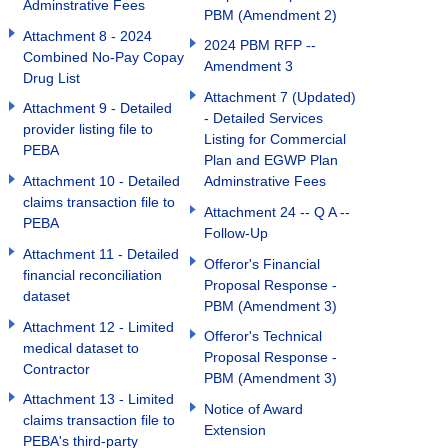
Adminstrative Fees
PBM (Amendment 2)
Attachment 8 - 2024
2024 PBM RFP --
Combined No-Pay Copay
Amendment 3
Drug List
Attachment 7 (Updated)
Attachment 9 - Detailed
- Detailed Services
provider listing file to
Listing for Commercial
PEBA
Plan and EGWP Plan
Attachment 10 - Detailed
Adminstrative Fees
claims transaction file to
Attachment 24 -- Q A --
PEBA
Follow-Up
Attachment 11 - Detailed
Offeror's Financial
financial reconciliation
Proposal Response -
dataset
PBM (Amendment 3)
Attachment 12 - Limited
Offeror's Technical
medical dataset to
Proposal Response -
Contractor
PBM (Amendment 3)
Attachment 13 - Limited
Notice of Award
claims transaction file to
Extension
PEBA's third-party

--

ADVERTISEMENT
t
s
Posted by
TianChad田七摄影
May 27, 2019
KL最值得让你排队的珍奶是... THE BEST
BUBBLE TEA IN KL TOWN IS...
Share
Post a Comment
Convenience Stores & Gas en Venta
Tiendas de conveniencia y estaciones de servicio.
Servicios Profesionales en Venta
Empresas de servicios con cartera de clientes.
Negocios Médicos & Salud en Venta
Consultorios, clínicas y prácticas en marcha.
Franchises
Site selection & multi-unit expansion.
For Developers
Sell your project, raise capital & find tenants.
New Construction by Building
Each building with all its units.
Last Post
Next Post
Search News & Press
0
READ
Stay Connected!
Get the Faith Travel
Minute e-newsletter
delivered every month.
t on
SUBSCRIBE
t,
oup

--

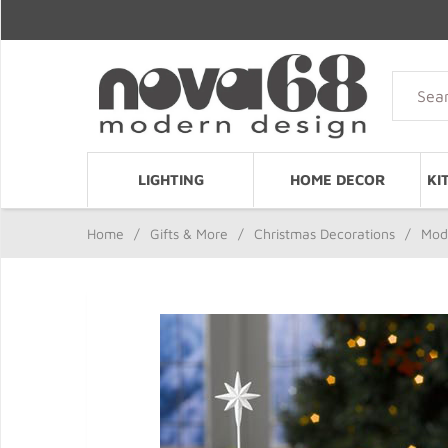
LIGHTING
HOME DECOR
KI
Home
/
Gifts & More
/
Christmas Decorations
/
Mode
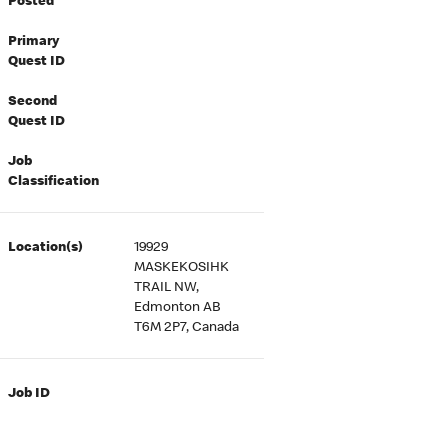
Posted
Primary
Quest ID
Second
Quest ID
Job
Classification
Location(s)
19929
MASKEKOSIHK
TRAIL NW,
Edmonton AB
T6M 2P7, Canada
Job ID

Task directions: What lines above contain "Attachment"? Copy them out.

Answer to the exercise:
Attachment 8 - 2024
Attachment 7 (Updated)
Attachment 9 - Detailed
Attachment 10 - Detailed
Attachment 24 -- Q A --
Attachment 11 - Detailed
Attachment 12 - Limited
Attachment 13 - Limited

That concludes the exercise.